Do you have a Threenager?
When Jack was two and Luke was one, I would often say I can’t wait to be over the terrible twos. People would always respond that wait till there three, but not many told me about the “threenager.” A threenager is a three-year-old child that has the attitude of a teenager, but worse because they really are still learning right from wrong.
Here are the signs you have a “threenager”:
- They want to do everything themselves. First, you think this is great my child is going to be independent. Then it hits you as you can’t dare to try interfering or expect a major meltdown. In a rush to get somewhere on time but your child insists that he must put on his own shoes by himself.
- No matter how hard you try to ask about their day at preschool they never tell. Seriously, I ask Jack daily when we get in the car and he tells me, “nothing,” “circle time,” or “played outside.” When I ask what you learned during circle time, he says “nothing.”
- Everything must be right there and then. Manners sometimes slip as your child just says, “I want water.” I have said several 100 times now not till you can ask correctly, but he sometimes will and sometimes won’t. If I am in the middle of something and say please give me a minute then prepare for a meltdown, talking back, and possibly an eye roll.
- They’ve started to have comebacks to everything you say. Here are some of today’s comebacks, Momma stop shaking your face no, I am just going to sit here forever, or I can’t do that because of its quiet time. I am currently typing this during quiet time when they are napping. Jack said he couldn’t clean up the mess he made because it was quiet time. However, when I said that’s fine, I will go get a trash bag that was the end of that.
- They start bargaining with you. You may start to hear, “If I clean up all my toys, then I can go outside, or we can go somewhere.” We were going to go to Kings Dominion here in Virginia, but it took three hours to get the playroom cleaned up. We couldn’t go because it got too late to go on a Sunday.

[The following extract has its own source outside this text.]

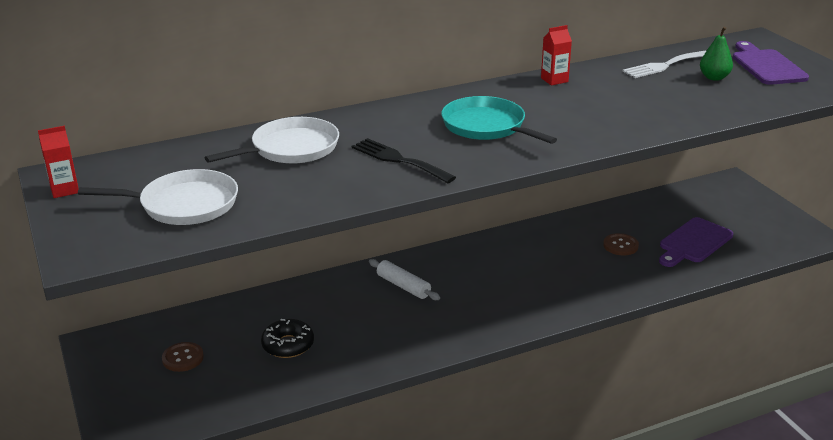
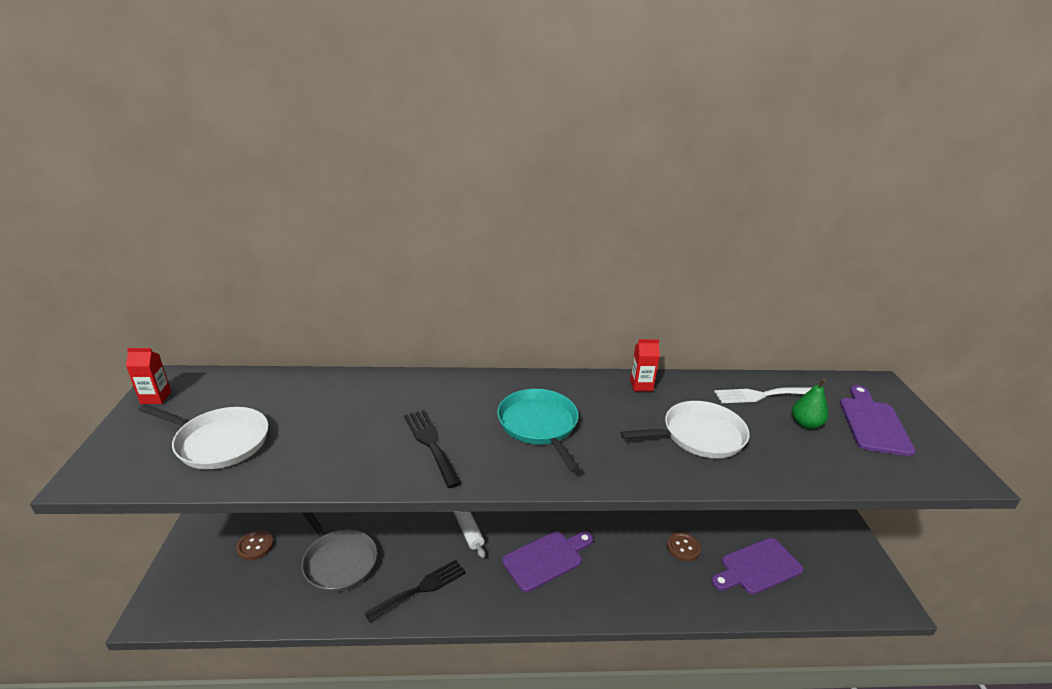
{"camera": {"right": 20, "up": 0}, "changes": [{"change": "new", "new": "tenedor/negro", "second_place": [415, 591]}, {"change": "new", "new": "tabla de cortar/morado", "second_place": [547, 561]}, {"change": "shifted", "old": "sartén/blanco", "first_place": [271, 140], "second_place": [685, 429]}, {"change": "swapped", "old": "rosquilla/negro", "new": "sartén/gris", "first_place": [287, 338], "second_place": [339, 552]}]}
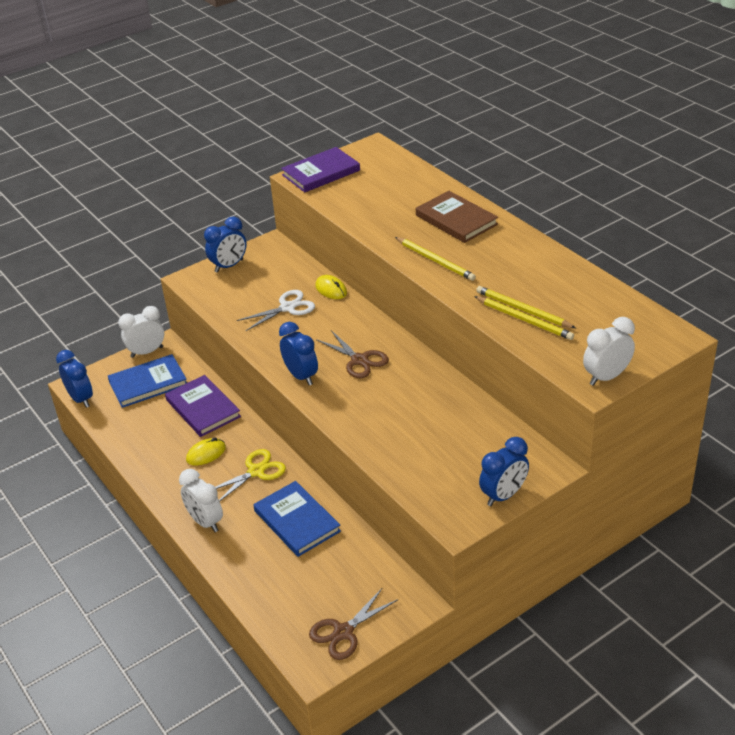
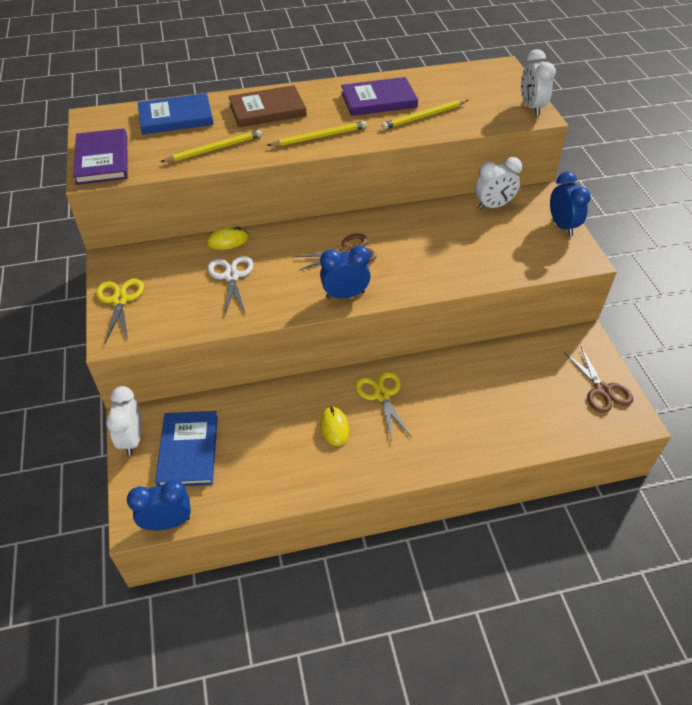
{"camera": {"right": -70, "up": 10}, "changes": [{"change": "shifted", "old": "libro/morado", "first_place": [203, 406], "second_place": [379, 96]}, {"change": "shifted", "old": "despertador/blanco", "first_place": [201, 500], "second_place": [498, 183]}, {"change": "shifted", "old": "libro/azul", "first_place": [297, 519], "second_place": [176, 113]}, {"change": "shifted", "old": "lápiz/amarillo", "first_place": [524, 318], "second_place": [211, 146]}, {"change": "swapped", "old": "despertador/azul", "new": "tijeras/amarillo", "first_place": [225, 244], "second_place": [120, 311]}]}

- Parents being put in timeout. Yes, you did read that correctly. I have been put in timeout today because I yelled so I went in the corner with my coffee and sat there. It was kind of peaceful and wish I could almost be in there more often.
During these times I search deep inside for whatever patience I have left. I often must remind myself that he is going through some major life development. He is learning to use his words, independence, and emotions. It is my job as a parent to encourage it and teach how to properly display it.
Some positive changes during this time would be the following:
- They are learning to manage and communicate their emotions. They start to understand their emotions and can tell you that you made them sad because of such and such. My son often tells me I made him cry and that is not nice. I have reminded him that I did that because you would not listen. Their emotions are often intense and can seem overwhelming. The best parents can do during these times is to be patient and understanding.
- They are learning how to solve the conflict. They may hit, bite, or push on impulse as they don’t understand the difference between appropriate and inappropriate conflict resolution.
- They’re learning empathy. When someone is hurt, they can relate and will sometimes act to make the person feel better. It can give you a heartwarming response as they are doing exactly what you have done to all their boo-boos.
The good news is that this just one of the phases most parents face while their children are growing up. They can be hard work, test your patience, and exhausting at times. Other times it melts your heart because they are growing up and holding open doors, saying please, thank you, and so much more.